## Prompt
Once you find the line containing "- serving tray [290,253,416,309]" in the data below, copy it and each following line exactly, up to and including the line containing "- kettle [800,396,859,454]", and nothing else.

### Dataset ###

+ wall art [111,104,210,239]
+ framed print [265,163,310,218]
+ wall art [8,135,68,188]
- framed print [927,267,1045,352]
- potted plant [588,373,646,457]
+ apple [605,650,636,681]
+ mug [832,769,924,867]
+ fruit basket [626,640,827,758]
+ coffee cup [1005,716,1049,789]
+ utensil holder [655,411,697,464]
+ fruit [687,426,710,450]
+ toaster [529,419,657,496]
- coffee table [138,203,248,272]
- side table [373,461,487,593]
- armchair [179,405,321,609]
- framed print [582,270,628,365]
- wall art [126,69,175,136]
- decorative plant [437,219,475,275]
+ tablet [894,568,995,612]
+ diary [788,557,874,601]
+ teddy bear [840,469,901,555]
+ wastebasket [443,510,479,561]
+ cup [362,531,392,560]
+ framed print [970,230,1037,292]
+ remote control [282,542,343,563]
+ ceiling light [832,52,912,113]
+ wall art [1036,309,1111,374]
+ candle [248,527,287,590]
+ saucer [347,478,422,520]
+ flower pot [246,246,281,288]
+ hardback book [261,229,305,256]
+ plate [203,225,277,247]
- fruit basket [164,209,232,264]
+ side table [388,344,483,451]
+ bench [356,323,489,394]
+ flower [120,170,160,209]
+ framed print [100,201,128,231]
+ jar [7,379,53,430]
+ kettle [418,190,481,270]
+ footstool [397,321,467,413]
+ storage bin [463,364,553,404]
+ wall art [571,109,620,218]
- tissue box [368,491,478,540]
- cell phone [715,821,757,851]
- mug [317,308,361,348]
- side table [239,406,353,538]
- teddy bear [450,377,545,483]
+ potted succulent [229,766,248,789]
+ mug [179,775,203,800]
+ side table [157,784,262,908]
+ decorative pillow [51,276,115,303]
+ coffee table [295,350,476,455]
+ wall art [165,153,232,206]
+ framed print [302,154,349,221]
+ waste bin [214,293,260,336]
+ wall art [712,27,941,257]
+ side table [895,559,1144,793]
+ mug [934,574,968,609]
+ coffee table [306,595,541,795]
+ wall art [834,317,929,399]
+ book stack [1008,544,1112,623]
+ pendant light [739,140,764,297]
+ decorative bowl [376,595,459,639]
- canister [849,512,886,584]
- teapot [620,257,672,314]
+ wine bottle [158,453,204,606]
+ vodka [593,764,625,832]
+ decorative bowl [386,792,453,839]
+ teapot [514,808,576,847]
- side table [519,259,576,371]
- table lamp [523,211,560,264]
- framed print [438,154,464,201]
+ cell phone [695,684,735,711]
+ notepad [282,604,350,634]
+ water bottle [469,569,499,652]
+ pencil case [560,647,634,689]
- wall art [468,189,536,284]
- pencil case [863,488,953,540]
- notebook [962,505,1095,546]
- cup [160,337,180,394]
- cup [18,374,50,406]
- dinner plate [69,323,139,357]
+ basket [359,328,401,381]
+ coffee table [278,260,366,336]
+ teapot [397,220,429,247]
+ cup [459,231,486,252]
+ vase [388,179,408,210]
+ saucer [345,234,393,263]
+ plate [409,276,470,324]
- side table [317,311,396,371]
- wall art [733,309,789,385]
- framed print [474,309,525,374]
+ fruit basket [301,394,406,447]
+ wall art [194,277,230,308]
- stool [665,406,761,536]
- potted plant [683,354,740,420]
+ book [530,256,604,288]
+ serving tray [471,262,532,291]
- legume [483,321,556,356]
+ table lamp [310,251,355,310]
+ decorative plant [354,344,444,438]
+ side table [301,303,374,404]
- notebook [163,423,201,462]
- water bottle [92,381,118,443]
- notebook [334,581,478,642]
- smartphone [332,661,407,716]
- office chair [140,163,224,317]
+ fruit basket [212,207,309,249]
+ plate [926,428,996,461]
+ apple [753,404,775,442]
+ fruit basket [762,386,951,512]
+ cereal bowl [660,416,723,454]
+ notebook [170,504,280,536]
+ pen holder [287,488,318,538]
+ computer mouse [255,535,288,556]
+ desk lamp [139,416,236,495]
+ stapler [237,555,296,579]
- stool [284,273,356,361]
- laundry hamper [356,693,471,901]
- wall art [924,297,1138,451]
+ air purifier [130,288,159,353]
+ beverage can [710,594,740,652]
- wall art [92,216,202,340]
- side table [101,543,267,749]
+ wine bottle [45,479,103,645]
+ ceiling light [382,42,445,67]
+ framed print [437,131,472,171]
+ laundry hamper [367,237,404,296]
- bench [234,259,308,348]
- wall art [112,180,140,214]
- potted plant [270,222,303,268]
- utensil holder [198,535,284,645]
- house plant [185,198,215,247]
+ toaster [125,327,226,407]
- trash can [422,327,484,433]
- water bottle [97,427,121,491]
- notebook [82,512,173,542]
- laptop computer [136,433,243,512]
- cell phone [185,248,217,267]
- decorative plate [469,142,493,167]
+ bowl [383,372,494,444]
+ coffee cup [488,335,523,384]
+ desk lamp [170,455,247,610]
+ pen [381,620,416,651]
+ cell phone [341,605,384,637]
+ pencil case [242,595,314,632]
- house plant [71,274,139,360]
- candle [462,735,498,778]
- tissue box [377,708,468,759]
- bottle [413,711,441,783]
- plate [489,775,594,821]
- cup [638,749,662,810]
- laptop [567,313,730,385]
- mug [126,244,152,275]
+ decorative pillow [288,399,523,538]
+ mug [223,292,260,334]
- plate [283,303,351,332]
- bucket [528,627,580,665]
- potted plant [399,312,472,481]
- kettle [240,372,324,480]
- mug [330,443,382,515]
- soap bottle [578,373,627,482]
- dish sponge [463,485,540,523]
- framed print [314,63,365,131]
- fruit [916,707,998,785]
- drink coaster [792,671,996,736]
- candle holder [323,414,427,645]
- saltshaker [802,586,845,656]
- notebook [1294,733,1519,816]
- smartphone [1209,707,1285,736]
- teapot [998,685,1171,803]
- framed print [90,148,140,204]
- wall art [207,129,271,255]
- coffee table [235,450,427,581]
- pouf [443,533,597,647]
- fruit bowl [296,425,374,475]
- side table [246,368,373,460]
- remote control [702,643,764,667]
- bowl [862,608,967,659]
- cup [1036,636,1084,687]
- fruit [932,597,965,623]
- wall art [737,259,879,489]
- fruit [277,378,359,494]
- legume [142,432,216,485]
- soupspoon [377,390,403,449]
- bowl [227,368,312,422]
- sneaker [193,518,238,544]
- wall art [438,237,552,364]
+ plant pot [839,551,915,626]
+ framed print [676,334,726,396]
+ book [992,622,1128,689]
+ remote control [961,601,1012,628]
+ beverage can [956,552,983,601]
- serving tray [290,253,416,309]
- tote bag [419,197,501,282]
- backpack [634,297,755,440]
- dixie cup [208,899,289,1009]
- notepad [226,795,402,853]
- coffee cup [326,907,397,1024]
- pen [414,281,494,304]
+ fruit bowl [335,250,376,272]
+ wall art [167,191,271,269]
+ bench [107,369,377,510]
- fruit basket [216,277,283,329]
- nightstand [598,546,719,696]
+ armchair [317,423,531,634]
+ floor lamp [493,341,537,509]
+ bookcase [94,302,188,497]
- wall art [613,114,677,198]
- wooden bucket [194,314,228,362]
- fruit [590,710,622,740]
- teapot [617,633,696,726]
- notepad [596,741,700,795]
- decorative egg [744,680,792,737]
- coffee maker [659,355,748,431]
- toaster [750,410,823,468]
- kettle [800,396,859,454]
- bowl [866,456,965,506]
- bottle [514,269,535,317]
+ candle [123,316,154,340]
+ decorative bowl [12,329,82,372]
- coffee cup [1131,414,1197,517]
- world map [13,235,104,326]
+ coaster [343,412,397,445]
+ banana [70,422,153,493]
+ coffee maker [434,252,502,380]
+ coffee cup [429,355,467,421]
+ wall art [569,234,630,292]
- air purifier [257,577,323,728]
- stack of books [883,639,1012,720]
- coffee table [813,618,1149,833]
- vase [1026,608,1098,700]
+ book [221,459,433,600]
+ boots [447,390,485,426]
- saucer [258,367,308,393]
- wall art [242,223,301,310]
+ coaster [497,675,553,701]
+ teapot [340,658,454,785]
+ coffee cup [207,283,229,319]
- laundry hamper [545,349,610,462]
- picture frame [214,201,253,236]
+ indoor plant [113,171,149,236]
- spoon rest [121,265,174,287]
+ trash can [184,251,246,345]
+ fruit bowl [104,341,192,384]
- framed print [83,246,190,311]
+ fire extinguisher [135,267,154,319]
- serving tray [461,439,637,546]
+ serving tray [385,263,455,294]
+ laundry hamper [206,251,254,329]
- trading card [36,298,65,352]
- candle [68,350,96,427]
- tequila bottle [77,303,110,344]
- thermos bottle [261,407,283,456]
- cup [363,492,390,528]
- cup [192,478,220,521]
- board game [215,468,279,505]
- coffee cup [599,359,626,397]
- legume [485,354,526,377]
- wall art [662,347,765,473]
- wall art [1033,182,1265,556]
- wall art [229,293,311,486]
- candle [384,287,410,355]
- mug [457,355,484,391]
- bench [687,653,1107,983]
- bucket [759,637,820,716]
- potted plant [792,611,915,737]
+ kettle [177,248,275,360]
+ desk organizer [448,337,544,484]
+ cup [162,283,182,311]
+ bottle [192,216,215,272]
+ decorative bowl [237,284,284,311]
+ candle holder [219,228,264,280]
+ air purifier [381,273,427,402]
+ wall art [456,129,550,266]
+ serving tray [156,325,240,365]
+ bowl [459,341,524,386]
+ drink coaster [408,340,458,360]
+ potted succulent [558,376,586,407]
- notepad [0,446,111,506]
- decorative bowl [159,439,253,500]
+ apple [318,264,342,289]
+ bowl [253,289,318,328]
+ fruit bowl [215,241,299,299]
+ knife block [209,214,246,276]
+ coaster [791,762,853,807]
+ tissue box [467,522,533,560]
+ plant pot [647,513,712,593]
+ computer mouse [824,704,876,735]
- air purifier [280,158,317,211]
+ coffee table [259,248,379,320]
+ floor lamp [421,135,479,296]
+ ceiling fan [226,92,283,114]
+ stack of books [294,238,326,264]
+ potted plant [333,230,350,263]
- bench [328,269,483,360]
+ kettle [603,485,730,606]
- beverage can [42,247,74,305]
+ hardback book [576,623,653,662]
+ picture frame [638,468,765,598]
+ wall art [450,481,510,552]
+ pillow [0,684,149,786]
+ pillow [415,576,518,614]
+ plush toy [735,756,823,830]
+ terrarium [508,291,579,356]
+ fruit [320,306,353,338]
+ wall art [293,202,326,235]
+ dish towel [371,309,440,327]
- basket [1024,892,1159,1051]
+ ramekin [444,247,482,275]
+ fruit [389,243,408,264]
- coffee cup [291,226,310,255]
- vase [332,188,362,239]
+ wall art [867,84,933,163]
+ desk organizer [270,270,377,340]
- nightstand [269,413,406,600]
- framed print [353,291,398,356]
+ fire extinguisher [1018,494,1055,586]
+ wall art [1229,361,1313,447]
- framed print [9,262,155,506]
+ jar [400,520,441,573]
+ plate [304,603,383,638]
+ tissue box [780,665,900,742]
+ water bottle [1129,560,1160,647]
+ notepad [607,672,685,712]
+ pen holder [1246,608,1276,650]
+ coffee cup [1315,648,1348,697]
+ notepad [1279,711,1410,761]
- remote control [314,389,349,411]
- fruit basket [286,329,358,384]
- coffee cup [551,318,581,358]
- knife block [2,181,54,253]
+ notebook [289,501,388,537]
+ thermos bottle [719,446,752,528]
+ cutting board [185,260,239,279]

###

## Answer space
- serving tray [290,253,416,309]
- tote bag [419,197,501,282]
- backpack [634,297,755,440]
- dixie cup [208,899,289,1009]
- notepad [226,795,402,853]
- coffee cup [326,907,397,1024]
- pen [414,281,494,304]
+ fruit bowl [335,250,376,272]
+ wall art [167,191,271,269]
+ bench [107,369,377,510]
- fruit basket [216,277,283,329]
- nightstand [598,546,719,696]
+ armchair [317,423,531,634]
+ floor lamp [493,341,537,509]
+ bookcase [94,302,188,497]
- wall art [613,114,677,198]
- wooden bucket [194,314,228,362]
- fruit [590,710,622,740]
- teapot [617,633,696,726]
- notepad [596,741,700,795]
- decorative egg [744,680,792,737]
- coffee maker [659,355,748,431]
- toaster [750,410,823,468]
- kettle [800,396,859,454]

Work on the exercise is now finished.